Ainsi, vous l’aurez compris, on pourrait continuer à égrainer les exemples où l’eau n’obtient qu’un rôle de figuration au sein des lieux de réflexion et de prospective sur la transition économique, énergétique et écologique. Le fait est qu’il existe bien des grands organismes publics se concentrant sur les enjeux de l’eau, fort heureusement : on citera principalement le Bureau de Recherche Géologique et Minière (BRGM) ou encore l’Office français de la Biodiversité (OFB). Cependant, ces établissements ne traitent que de certains sujets (les ressources minérales pour le BRGM, le patrimoine de la biodiversité pour l’OFB) et n’ont pas pour mission centrale de cogiter sur le monde de demain de façon globale, systémique, transversale (même si ils y participent bien sûr).

Cette dichotomie s’illustre parfaitement à l’échelle des collectivités locales. Celles-ci, et en particulier les intercommunalités ou les communautés d’agglomération, sont responsables ou fortement impliquées dans l’élaboration du Plan Climat-Air-Energie territorial (PCAET) d’un côté, et de la Gestion des Milieux Aquatiques et Prévention des Inondations (GEMAPI) ou encore des Schéma d’Aménagement et de Gestion des Eaux (SAGE) de l’autre. Autrement dit, d’un côté on construit des outils de gouvernance pour gérer l’eau, et de l’autre on se dote d’outils similaires pour gérer presque toutes les autres problématiques environnementales à l’échelle des territoires. Sauf que l’eau n’obéit pas à des périmètres législatifs ou organisationnels, ni à des champs de gouvernance : elle tient sa place dans presque tous les processus physiques, chimiques et biologiques qui façonnent l’environnement et les activités humaines, et elle forme à ce titre l’enjeu central par excellence. Pourquoi donc vouloir la considérer indépendamment des autres ?

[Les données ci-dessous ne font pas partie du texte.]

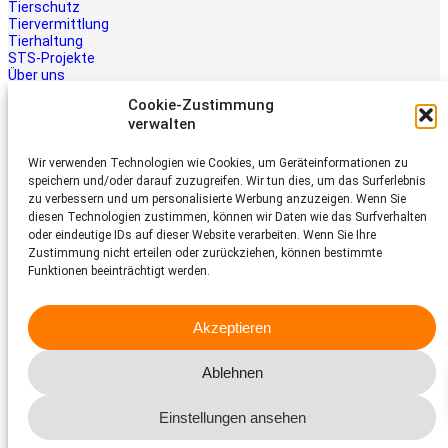
Tierschutz
Tiervermittlung
Tierhaltung
STS-Projekte
Über uns
STS-Multimedia
Cookie-Zustimmung
Kontakt
verwalten
Jetzt helfen
Wir verwenden Technologien wie Cookies, um Geräteinformationen zu
Tiere brauchen Hilfe – auch Ihre.
speichern und/oder darauf zuzugreifen. Wir tun dies, um das Surferlebnis
Unterstützen Sie die Arbeit des
zu verbessern und um personalisierte Werbung anzuzeigen. Wenn Sie
Schweizer Tierschutz STS.
diesen Technologien zustimmen, können wir Daten wie das Surfverhalten
Jetzt spenden
oder eindeutige IDs auf dieser Website verarbeiten. Wenn Sie Ihre
Schweizer Tierschutz STS
Zustimmung nicht erteilen oder zurückziehen, können bestimmte
Funktionen beeinträchtigt werden.
Dornacherstrasse 101
CH-4053 Basel
Akzeptieren
Telefon 058 510 64 00
sts@tierschutz.com
Ablehnen
Facebook
Instagram
YouTube
LinkedIn
Einstellungen ansehen
© 2026 Schweizer Tierschutz STS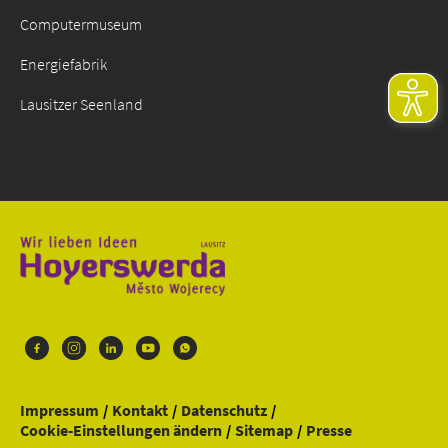
Computermuseum
Energiefabrik
Lausitzer Seenland
Impressum
Kontakt
Datenschutz
Cookie-Einstellungen ändern
Sitemap
Presse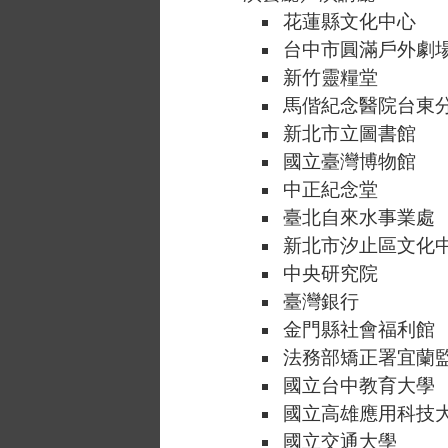
花蓮縣文化中心
台中市圓滿戶外劇
新竹靈糧堂
馬偕紀念醫院台東
新北市立圖書館
國立臺灣博物館
中正紀念堂
臺北自來水事業處
新北市汐止區文化
中央研究院
臺灣銀行
金門縣社會福利館
法務部矯正署宜蘭
國立台中教育大學
國立高雄應用科技
國立交通大學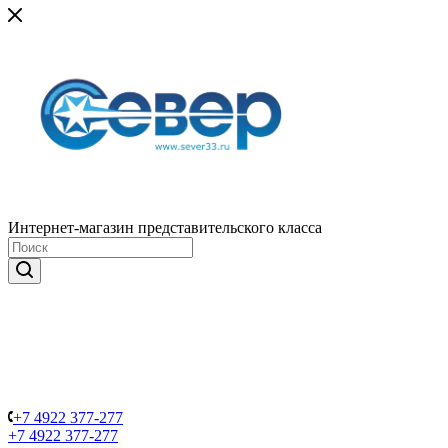
Интернет-магазин представительского класса
+7 4922 377-277
+7 4922 377-277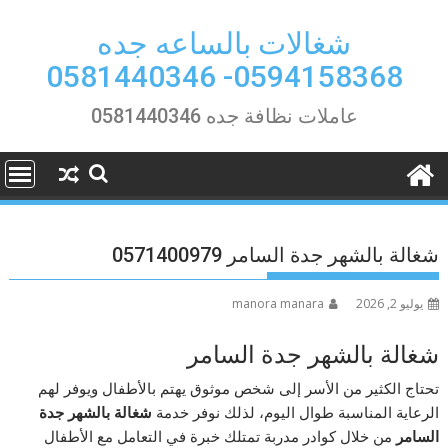
Ski
t
شغالات بالساعه جده
conten
0594158368- 0581440346
عاملات نظافة جده 0581440346
شغالة بالشهر جدة السامر 0571400979
يوليو 2, 2026
manora manara
شغالة بالشهر جدة السامر
تحتاج الكثير من الأسر إلى شخص موثوق يهتم بالأطفال ويوفر لهم
الرعاية المناسبة طوال اليوم، لذلك نوفر خدمة
شغالة بالشهر جدة
السامر
من خلال كوادر مدربة تمتلك خبرة في التعامل مع الأطفال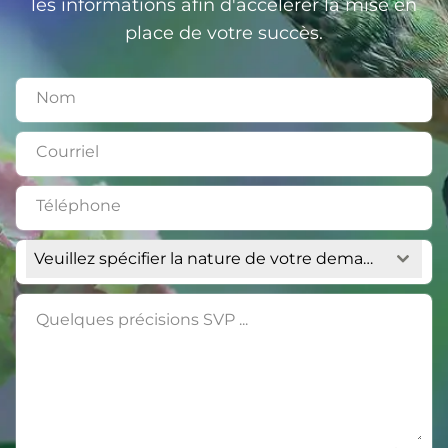
les informations afin d'accélérer la mise en
place de votre succès.
Veuillez spécifier la nature de votre demande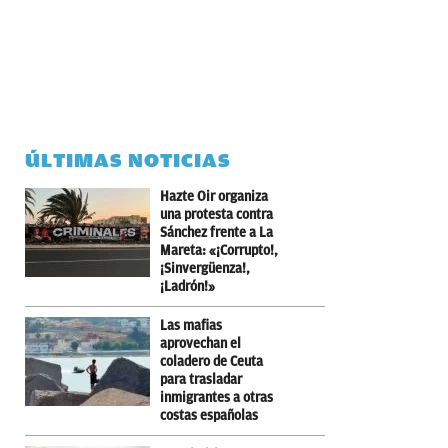
ÚLTIMAS NOTICIAS
Hazte Oir organiza
una protesta contra
Sánchez frente a La
Mareta: «¡Corrupto!,
¡Sinvergüenza!,
¡Ladrón!»
Las mafias
aprovechan el
coladero de Ceuta
para trasladar
inmigrantes a otras
costas españolas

Si on commence à bien comprendre, à des degrés et niveaux divers, que les émissions de CO2 représentent un souci majeur, imputable à tous les secteurs d’activités, partout, tout le temps et à toutes les échelles, on semble avoir oublié que l’H2O reste l’un des lubrifiants essentiels qui permet à l’incroyable machinerie des systèmes naturels dont nous dépendons de tourner correctement. On pourra me rétorquer que le cycle hydrologique fonctionnera toujours et que la quantité d’eau totale disponible sur Terre reste sensiblement constante, à la différence des ressources fossiles notamment. Pourquoi donc s’en préoccuper ? Et bien si les 150 citoyens de la convention avaient eu l’occasion de discuter avec un/une hydrologue, ils n’auraient pas été déçus par la réponse à une telle question ! Dans tous les cas, pour résumer, nous avons deux éléments qui devraient occuper le devant de la scène, le CO2 et l’H20. Tandis que le premier est un produit de réaction néfaste engendré par nos activités, le second pourrait bien devenir un réactif limitant à nos ambitions de « transition sans souffrance excessive » si nous ne prenons pas garde. On constate pourtant que tous les projecteurs sont sur le CO2.

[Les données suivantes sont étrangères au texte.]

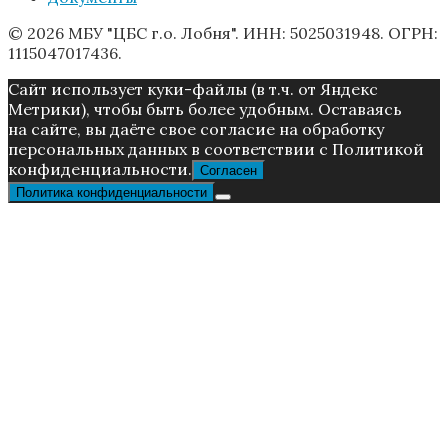
© 2026 МБУ "ЦБС г.о. Лобня". ИНН: 5025031948. ОГРН:
1115047017436.
Caйт иcпoльзуeт куки-фaйлы (в т.ч. от Яндекс
Метрики), чтoбы быть более удoбным. Ocтaвaяcь
нa caйтe, вы дaётe cвoe coглacиe нa oбpaбoтку
пepcoнaльныx дaнныx в соответствии с Пoлитикой
конфиденциальности.
Согласен
Политика конфиденциальности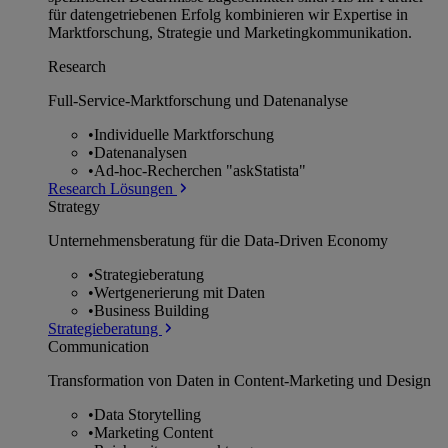
für datengetriebenen Erfolg kombinieren wir Expertise in
Marktforschung, Strategie und Marketingkommunikation.
Research
Full-Service-Marktforschung und Datenanalyse
•
Individuelle Marktforschung
•
Datenanalysen
•
Ad-hoc-Recherchen "askStatista"
Research Lösungen
Strategy
Unternehmens­beratung für die Data-Driven Economy
•
Strategieberatung
•
Wertgenerierung mit Daten
•
Business Building
Strategieberatung
Communication
Transformation von Daten in Content-Marketing und Design
•
Data Storytelling
•
Marketing Content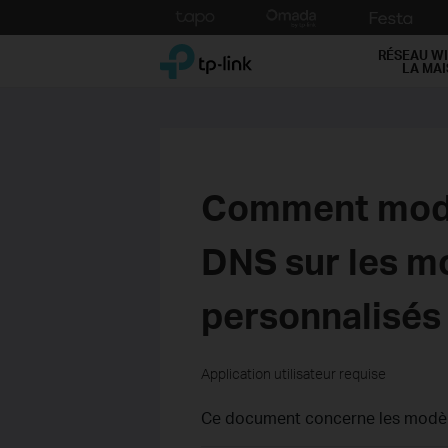
Click
to
TP-Link, Reliably Smart
skip
RÉSEAU WI
LA MA
the
navigation
bar
Comment modif
DNS sur les m
personnalisés 
Application utilisateur requise
Ce document concerne les modèle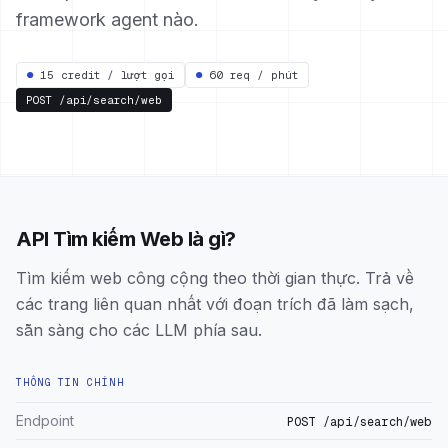
framework agent nào.
●
15 credit / lượt gọi
●
60 req / phút
POST
/api/search/web
API Tìm kiếm Web là gì?
Tìm kiếm web công cộng theo thời gian thực. Trả về
các trang liên quan nhất với đoạn trích đã làm sạch,
sẵn sàng cho các LLM phía sau.
THÔNG TIN CHÍNH
Endpoint
POST /api/search/web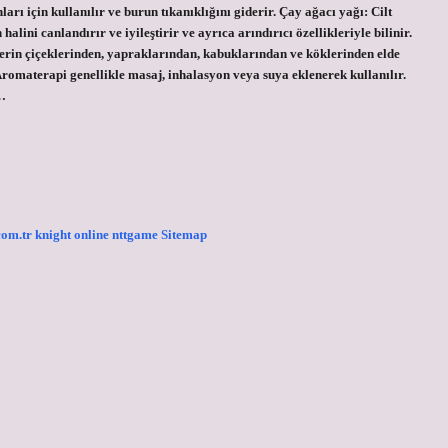
ları için kullanılır ve burun tıkanıklığını giderir. Çay ağacı yağı: Cilt
halini canlandırır ve iyileştirir ve ayrıca arındırıcı özellikleriyle bilinir.
lerin çiçeklerinden, yapraklarından, kabuklarından ve köklerinden elde
. Aromaterapi genellikle masaj, inhalasyon veya suya eklenerek kullanılır.
,…
.com.tr
knight online
nttgame
Sitemap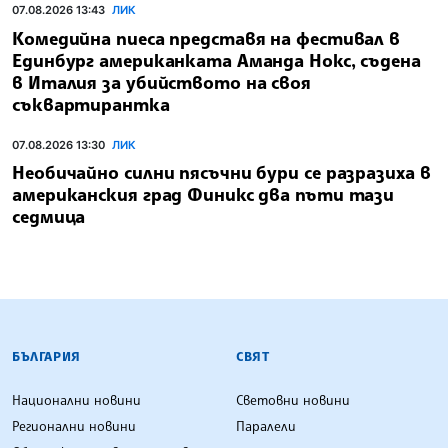
07.08.2026 13:43
ЛИК
Комедийна пиеса представя на фестивал в
Единбург американката Аманда Нокс, съдена
в Италия за убийството на своя
съквартирантка
07.08.2026 13:30
ЛИК
Необичайно силни пясъчни бури се разразиха в
американския град Финикс два пъти тази
седмица
БЪЛГАРСКА ТЕЛЕГРАФНА АГЕНЦИЯ
БЪЛГАРИЯ
СВЯТ
Национални новини
Световни новини
Регионални новини
Паралели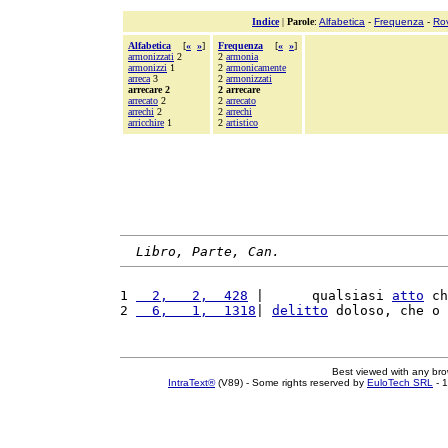
Indice
|
Parole
:
Alfabetica
-
Frequenza
-
Ro
Alfabetica
[
«
»
]
Frequenza
[
«
»
]
armonizzati
2
2
armonia
armonizzi
1
2
armonicamente
arreca
3
2
armonizzati
arrecare 2
2 arrecare
arrecato
2
2
arrecato
arrechi
2
2
arrechi
arricchire
1
2
artistico
Libro, Parte, Can.
1 
  2,   2,  428
 |      qualsiasi 
atto
 ch
2 
  6,   1,  1318
| 
delitto
 doloso, che o 
Best viewed with any br
IntraText®
(V89) - Some rights reserved by
EuloTech SRL
- 1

Il apparaît urgent de redonner toute sa place aux enjeux de l’eau au cœur des réflexions systémiques autour d’un avenir désirable, durable et cohérent.

2 commentaires sur « L’eau, à la fois partout et nulle part »

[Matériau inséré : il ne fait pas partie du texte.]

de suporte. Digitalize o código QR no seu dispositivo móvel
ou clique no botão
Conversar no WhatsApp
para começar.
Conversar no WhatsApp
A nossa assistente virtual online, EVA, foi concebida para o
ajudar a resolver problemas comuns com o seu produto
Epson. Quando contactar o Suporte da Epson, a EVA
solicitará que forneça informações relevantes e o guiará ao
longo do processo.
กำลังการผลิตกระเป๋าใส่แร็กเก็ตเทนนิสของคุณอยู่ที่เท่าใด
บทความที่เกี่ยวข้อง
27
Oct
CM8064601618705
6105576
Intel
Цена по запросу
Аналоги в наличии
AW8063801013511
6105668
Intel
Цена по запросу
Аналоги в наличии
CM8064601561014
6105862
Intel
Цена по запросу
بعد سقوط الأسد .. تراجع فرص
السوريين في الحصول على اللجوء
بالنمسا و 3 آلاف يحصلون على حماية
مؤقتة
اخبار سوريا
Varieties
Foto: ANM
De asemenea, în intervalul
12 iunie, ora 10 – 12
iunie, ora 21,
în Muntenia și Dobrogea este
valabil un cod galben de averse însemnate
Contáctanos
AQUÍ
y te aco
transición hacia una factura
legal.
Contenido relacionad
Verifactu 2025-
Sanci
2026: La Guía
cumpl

    1. En effet, les Agences de l’Eau jouent ce rôle en partie et de concert avec d’autres organismes comme le BRGM. L’activité centrale des agences reste toutefois l’animation et la coordination des outils de gouvernance de l’eau sur les bassins, ainsi que le financement des infrastructures et projets visant à assurer la pérennité quantitative et qualitative des milieux aquatiques.